Top of TEXT SECTION

Pure Rxcing
- Founded: 2022
- Founder(s): Edgar Kochanovskij (owner)
- Base: Vilnius, Lithuania
- Team principal(s): Edgar Kochanovskij
- Current series: Asian Le Mans Series European Le Mans Series FIA World Endurance Championship GT World Challenge Europe
- Former series: Middle East Trophy
- Current drivers: FIA World Endurance Championship: 92. Klaus Bachler Alex Malykhin Joel Sturm Asian Le Mans Series: 91. Louis Delétraz Harry King Alex Malykhin
- Noted drivers: Harry King Sven Müller Ayhancan Güven Marco Seefried
- Teams' Championships: FIA World Endurance Championship: 2024 (LMGT3) Asian Le Mans Series: 2023–24 (LMGT3)

Bottom of TEXT SECTION
Top of RECORD EXTRACTS

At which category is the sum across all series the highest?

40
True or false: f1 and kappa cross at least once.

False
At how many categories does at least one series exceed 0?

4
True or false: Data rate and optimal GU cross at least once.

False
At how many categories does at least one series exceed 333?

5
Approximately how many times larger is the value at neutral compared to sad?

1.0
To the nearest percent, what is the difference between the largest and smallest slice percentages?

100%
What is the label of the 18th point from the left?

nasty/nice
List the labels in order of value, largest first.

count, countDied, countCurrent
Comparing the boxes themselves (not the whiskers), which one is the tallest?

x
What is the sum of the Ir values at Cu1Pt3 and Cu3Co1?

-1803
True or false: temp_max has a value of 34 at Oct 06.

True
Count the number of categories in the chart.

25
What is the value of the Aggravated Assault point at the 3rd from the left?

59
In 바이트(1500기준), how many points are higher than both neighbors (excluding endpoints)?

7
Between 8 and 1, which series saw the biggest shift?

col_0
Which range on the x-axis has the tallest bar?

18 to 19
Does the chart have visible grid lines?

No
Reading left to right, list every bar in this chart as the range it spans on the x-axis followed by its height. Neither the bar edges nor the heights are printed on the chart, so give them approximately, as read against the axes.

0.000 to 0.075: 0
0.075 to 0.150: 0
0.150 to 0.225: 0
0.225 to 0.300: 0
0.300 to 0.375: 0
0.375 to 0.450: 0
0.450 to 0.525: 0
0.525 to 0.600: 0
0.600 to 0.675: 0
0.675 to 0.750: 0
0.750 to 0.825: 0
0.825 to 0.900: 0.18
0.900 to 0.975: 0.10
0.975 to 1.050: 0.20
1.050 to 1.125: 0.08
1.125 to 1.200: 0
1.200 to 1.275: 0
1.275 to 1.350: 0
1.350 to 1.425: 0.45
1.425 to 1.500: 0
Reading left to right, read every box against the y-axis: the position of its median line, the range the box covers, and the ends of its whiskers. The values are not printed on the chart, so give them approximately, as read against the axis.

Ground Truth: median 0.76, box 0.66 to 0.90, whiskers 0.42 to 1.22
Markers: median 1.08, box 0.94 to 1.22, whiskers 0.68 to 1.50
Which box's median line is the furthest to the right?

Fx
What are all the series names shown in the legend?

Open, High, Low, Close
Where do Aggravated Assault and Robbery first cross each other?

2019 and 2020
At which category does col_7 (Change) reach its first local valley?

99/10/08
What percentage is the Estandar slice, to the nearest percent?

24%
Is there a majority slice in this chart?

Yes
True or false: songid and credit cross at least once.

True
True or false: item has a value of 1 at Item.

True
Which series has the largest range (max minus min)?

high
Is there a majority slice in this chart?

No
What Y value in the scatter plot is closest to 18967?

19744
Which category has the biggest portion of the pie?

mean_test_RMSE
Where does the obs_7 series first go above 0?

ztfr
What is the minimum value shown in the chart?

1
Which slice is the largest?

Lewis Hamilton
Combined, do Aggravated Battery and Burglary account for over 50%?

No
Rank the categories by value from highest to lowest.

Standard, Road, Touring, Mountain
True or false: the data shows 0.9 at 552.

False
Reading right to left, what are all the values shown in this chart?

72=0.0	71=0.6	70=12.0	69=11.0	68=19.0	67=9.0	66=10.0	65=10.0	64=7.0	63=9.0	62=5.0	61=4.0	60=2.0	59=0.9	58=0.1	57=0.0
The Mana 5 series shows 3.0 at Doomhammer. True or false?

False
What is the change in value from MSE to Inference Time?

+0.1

Bottom of RECORD EXTRACTS

## WHAT YOU NEED TO DO
Could you continue the Pure Rxcing team profile from its last entry?

## RESULT OF THE EXERCISE
- Drivers' Championships: FIA World Endurance Championship: 2024: Klaus Bachler, Alex Malykhin, Joel Sturm (LMGT3) Asian Le Mans Series: 2023–24: Klaus Bachler, Alex Malykhin, Joel Sturm (LMGT3)

= Pure Rxcing =

Lithuanian sports car racing team

Pure Rxcing (pronounced Pure Racing) is a Lithuanian sports car racing team that competes in LMP2 and GT3. Founded in 2022 by race mechanic and engineer Edgar Kochanovskij, it is the inaugural champion of the FIA World Endurance Championship's LMGT3 category.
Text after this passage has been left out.